Wednesday, June 16, 2010

The Runaways: Jerry Springer's best contestants

Belinda Carlisle gives a damn about her bad reputation. The former Go-Go’s singer has released a memoir in the US, titled Lips Unsealed, with much of the promotional material for the book focusing on her cocaine abuse and constant partying. But it was one sentence in an interview published in a news piece by Reuters last week that gave away what’s also on her mind as she tries to mine her own past lack of self-confidence for a bit of cash. When talking about the ‘legacy’ of The Go-Go’s, formed in 1978, Carlisle names them “the first female band (formed by women) to write our own songs and play our own instruments”.

Though it’s unclear in context whether the words in the brackets are her own or the journalist’s, it is clear that Carlisle is responding to the Hollywood-pushed legacy promotion of the band often given the title of the first to be all-female, The Runaways. With the feature film The Runaways to be released on 15 July in Australia and starring two of America’s most successful teenaged actresses, Kristin Stewart and Dakota Fanning, there’s little doubt The Runaways are about to have their ‘story’ cemented into the wider consciousness.

The band were essentially pieced together in 1975 by producer Kim Fowley, hence Carlisle’s firm claim to ownership of something she goes on to also claim as “revolutionary”. It might be a lewd precursory grab at the title, but there are obvious expectations that the film will make modern-day ‘stars’ out of The Runaways, if they’re not already. One is the Australian release through Shock of the documentary filmed by one of the band’s many bass players, Victory Tischler-Blue, titled Edgeplay: A Film About The Runaways, the week before the film is out.
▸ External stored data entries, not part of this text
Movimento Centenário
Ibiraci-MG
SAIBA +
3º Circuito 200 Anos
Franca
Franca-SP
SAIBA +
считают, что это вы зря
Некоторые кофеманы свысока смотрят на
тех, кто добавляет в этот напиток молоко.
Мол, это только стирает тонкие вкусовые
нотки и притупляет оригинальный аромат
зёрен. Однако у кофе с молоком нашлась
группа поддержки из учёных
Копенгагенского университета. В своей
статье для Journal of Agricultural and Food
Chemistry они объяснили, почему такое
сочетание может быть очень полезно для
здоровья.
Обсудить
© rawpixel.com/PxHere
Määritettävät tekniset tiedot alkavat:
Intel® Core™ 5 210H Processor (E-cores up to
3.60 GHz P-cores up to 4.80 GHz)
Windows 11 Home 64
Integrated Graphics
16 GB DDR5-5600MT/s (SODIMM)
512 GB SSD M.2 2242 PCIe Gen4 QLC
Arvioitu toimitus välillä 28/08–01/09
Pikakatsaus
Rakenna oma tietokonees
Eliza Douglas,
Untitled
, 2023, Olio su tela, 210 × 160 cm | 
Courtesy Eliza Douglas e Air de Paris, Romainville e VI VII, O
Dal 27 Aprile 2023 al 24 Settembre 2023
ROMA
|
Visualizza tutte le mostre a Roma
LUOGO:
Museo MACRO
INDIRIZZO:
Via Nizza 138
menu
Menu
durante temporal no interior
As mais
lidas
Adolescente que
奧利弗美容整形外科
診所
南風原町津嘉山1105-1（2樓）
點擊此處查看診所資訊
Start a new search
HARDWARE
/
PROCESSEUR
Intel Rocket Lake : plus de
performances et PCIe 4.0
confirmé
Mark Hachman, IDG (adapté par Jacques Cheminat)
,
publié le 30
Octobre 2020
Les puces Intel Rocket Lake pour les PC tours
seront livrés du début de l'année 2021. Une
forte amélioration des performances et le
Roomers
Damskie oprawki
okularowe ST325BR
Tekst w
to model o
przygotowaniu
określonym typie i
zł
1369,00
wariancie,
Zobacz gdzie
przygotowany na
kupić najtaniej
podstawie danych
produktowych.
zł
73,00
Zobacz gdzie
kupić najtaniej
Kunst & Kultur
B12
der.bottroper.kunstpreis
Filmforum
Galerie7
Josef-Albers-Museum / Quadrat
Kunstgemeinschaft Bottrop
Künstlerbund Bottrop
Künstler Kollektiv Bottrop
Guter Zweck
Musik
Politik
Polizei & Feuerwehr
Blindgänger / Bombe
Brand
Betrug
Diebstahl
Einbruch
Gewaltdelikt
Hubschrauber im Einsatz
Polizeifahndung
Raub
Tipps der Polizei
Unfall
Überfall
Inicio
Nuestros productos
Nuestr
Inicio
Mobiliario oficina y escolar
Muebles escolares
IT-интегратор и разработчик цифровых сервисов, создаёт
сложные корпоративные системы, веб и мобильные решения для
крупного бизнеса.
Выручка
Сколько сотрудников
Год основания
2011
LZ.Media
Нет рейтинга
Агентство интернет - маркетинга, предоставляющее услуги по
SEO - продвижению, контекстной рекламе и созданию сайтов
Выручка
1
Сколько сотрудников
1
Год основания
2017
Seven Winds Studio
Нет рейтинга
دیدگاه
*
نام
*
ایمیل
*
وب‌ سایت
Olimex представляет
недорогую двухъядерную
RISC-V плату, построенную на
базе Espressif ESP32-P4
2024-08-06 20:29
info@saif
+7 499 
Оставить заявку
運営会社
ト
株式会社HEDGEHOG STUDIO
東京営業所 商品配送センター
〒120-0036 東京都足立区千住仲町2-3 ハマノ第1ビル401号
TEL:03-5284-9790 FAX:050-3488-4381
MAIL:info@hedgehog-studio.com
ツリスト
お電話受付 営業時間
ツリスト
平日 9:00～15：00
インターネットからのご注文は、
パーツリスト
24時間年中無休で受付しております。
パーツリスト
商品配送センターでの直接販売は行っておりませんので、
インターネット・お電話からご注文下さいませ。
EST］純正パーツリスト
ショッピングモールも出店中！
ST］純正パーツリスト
The doco was originally released in 2005 on the US cable network Showtime and has been reported to be part of the source material for The Runaways.

The formation of the band by Fowley and his subsequent management of the five teen girls are at the centre of Edgeways. Many times throughout the roughly shot but well constructed film do the former members, including singer Cherie Currie and guitarist Lita Ford, call his treatment of them “abuse”, though it’s never settled on whether there was any physical abuse involved. Joan Jett has stated in interviews she didn’t participate in the doco because it wasn’t the way she wanted the story of the band portrayed. (In Montreal’s Mirror magazine, a 2006 story quoted her as saying, “I’m not gonna participate in a Jerry Springer fest, bottom line.”)

Fowley certainly comes off as self-serving and uninterested in the mental health of the teenagers he took charge of. In fact, in interviews in the doco, he speaks of the girls being messed up more as a successful marketing point – an ideal of the ‘rock’n’roll dream’ – than anything to be regretful of handling poorly. However, he also doesn’t come across as a significantly interesting managerial figure in pop cultural history. He ran a “bootcamp” for five girls who couldn’t play their instruments well but wanted ‘fame’, based on a marketing plan for a band that was then run like a business with little regard for its underage employees. Sounds like many acts of all ‘genres’ who came before and have come since.

The women Tischler-Blue interviews – with the exception of Currie, who has a penchant for the dramatic – speak plainly of their desire for fame with the kind of perspective of people who haven’t been permanently ruined by it but have seen what it can do. How they were treated and how they interacted with each other led to their demise as a group, but it also played a large role in the fame they acquired in the four years they were together.

Whether The Runaways will show this relationship of market force and immature desire is to be seen. Knowing Hollywood, it will likely bolster the claim on the band’s legacy as the first something; a claim to a fame that didn’t do them much good at the time. No doubt (amongst other, better things) it will also inspire some teenage girl who’s willing to let herself be abused in exchange for fame. But then, there’s plenty of inspiration out there. And maybe it’s worth it. Belinda Carlisle obviously thinks so.